Just weeks before the bilateral meeting, the UN Mission in Colombia implicitly urged Colombia to ignore Trump by explicitly endorsing economic development and crop substitution, Santos’ current peace policy, as “proven” strategies to curb both coca cultivation and drug trafficking.


Crop substitution and rural development most effective in counter-narcotics, UN tells Colombia


Also in terms of trade, no consensus whatsoever seemed to have been reached.

The joint press conference left the impression that the two countries would go their separate ways in what used to be clear bilateral policies.

After being asked if Santos had any advice for his US counterpart, the Colombian president said “He can take care of himself.”

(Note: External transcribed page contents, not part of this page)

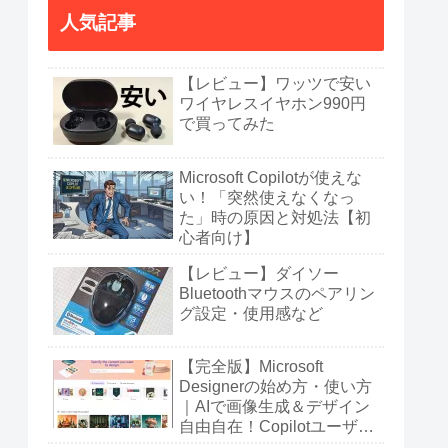
人気記事
【レビュー】ワッツで安い
ワイヤレスイヤホン990円
で買ってみた
Microsoft Copilotが使えな
い！「突然使えなくなっ
た」時の原因と対処法【初
心者向け】
【レビュー】ダイソー
Bluetoothマウスのペアリン
グ設定・使用感など
【完全版】Microsoft
Designerの始め方・使い方
｜AIで画像生成＆デザイン
自由自在！Copilotユーザー
も必見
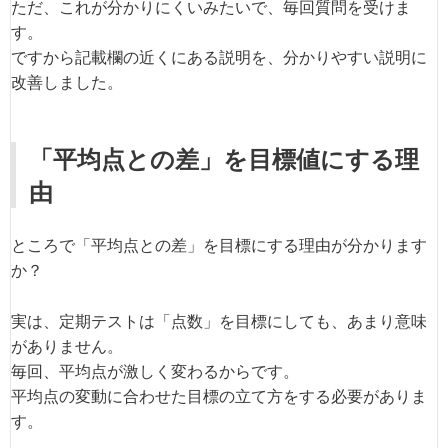
ただ、これが分かりにくいみたいで、毎回質問を受けま
す。
ですから記載欄の近くにある説明を、分かりやすい説明に
改善しました。
「平均点との差」を目標値にする理
由
ところで「平均点との差」を目標にする理由が分かります
か？
実は、定期テストは「点数」を目標にしても、あまり意味
がありません。
毎回、平均点が激しく変わるからです。
平均点の変動に合わせた目標の立て方をする必要がありま
す。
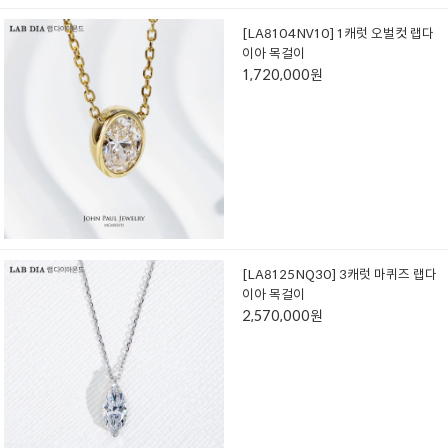
[LA8104NV10] 1캐럿 오벌컷 랩다
이아 목걸이
1,720,000원
[LA8125NQ30] 3캐럿 마퀴즈 랩다
이아 목걸이
2,570,000원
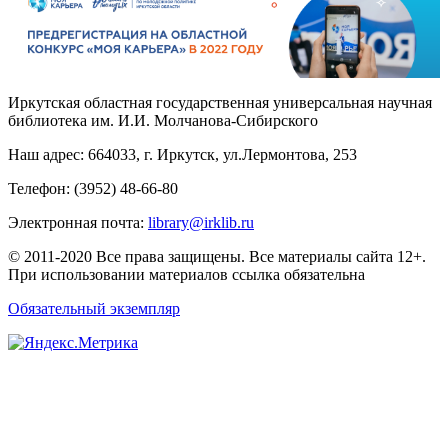
Иркутская областная государственная универсальная научная
библиотека им. И.И. Молчанова-Сибирского
Наш адрес: 664033, г. Иркутск, ул.Лермонтова, 253
Телефон: (3952) 48-66-80
Электронная почта:
library@irklib.ru
© 2011-2020 Все права защищены. Все материалы сайта 12+.
При использовании материалов ссылка обязательна
Обязательный экземпляр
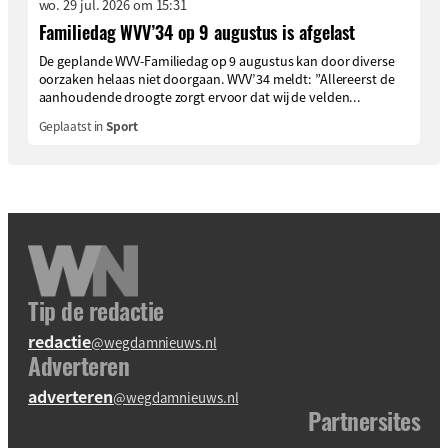
wo. 29 jul. 2026 om 15:31
Familiedag WVV’34 op 9 augustus is afgelast
De geplande WVV-Familiedag op 9 augustus kan door diverse
oorzaken helaas niet doorgaan. WVV’34 meldt: ”Allereerst de
aanhoudende droogte zorgt ervoor dat wij de velden...
Geplaatst in
Sport
Tip de redactie
redactie
@wegdamnieuws.nl
Adverteren
adverteren
@wegdamnieuws.nl
Partnersites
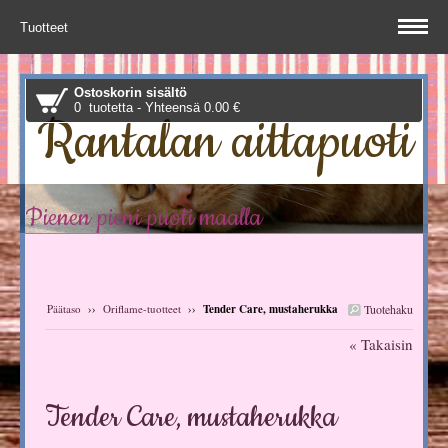
Tuotteet
Ostoskorin sisältö
0 tuotetta - Yhteensä 0.00 €
Rantalan aittapuoti
Pienen pieni puoti maalla
Päätaso
››
Oriflame-tuotteet
››
Tender Care, mustaherukka
Tuotehaku
« Takaisin
Tender Care, mustaherukka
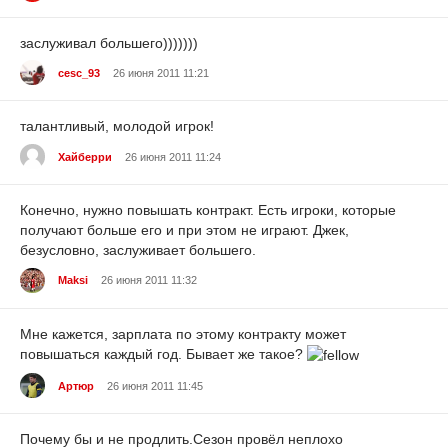
заслуживал большего)))))))
cesc_93
26 июня 2011 11:21
талантливый, молодой игрок!
Хайберри
26 июня 2011 11:24
Конечно, нужно повышать контракт. Есть игроки, которые
получают больше его и при этом не играют. Джек,
безусловно, заслуживает большего.
Maksi
26 июня 2011 11:32
Мне кажется, зарплата по этому контракту может
повышаться каждый год. Бывает же такое?
Артюр
26 июня 2011 11:45
Почему бы и не продлить.Сезон провёл неплохо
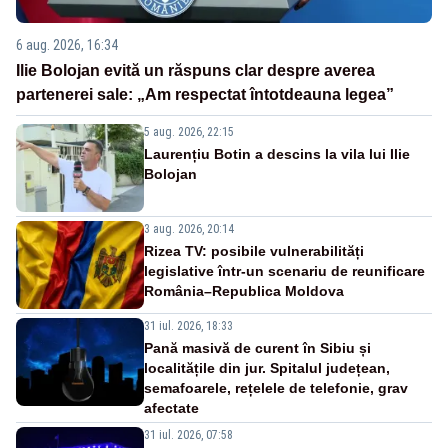
6 aug. 2026, 16:34
Ilie Bolojan evită un răspuns clar despre averea
partenerei sale: „Am respectat întotdeauna legea”
5 aug. 2026, 22:15
Laurențiu Botin a descins la vila lui Ilie
Bolojan
3 aug. 2026, 20:14
Rizea TV: posibile vulnerabilități
legislative într-un scenariu de reunificare
România–Republica Moldova
31 iul. 2026, 18:33
Pană masivă de curent în Sibiu și
localitățile din jur. Spitalul județean,
semafoarele, rețelele de telefonie, grav
afectate
31 iul. 2026, 07:58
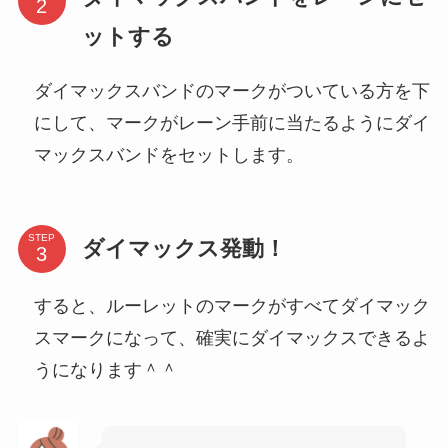
ットする
ダイマックスバンドのマークがついている方を下
にして、マークがレーン手前に当たるようにダイ
マックスバンドをセットします。
STEP
ダイマックス発動！
すると、ルーレットのマークがすべてダイマック
スマークになって、確実にダイマックスできるよ
うになります＾＾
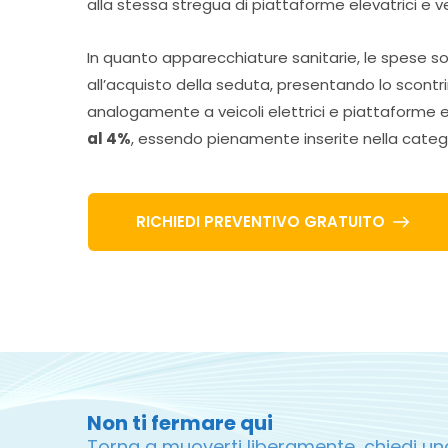
alla stessa stregua di piattaforme elevatrici e vei
In quanto apparecchiature sanitarie, le spese so
all’acquisto della seduta, presentando lo scontrino
analogamente a veicoli elettrici e piattaforme 
al 4%
, essendo pienamente inserite nella categor
RICHIEDI PREVENTIVO GRATUITO
Non ti fermare qui
Torna a muoverti liberamente, chiedi un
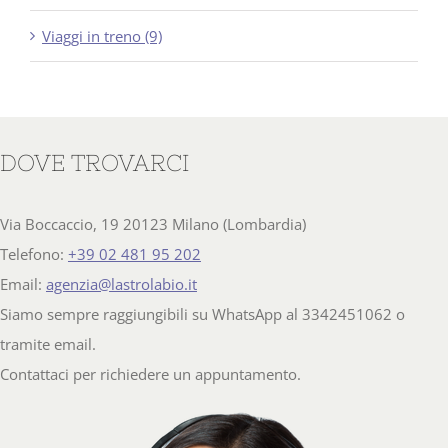
Viaggi in treno (9)
DOVE TROVARCI
Via Boccaccio, 19 20123 Milano (Lombardia)
Telefono:
+39 02 481 95 202
Email:
agenzia@lastrolabio.it
Siamo sempre raggiungibili su WhatsApp al 3342451062 o
tramite email.
Contattaci per richiedere un appuntamento.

The consequences of the United States’ failure to support peace building in Colombia and the apparent breach in bilateral ties are difficult to conceive.

Colombia has long relied on the United States to maintain a succession of right-leaning governments, while neighboring countries increasingly veered left.

Meanwhile, after decades of controversial and sometimes violent interference in Latin American countries’ affairs, Colombia was one of the US’ few remaining allies in South America.

However, the absolute lack of support of Trump for Colombia’s internationally praised peace policy and Santos’ verbal resistance to US foreign policy in the region could mark the end of an era of US influence in the region, at least in Colombia.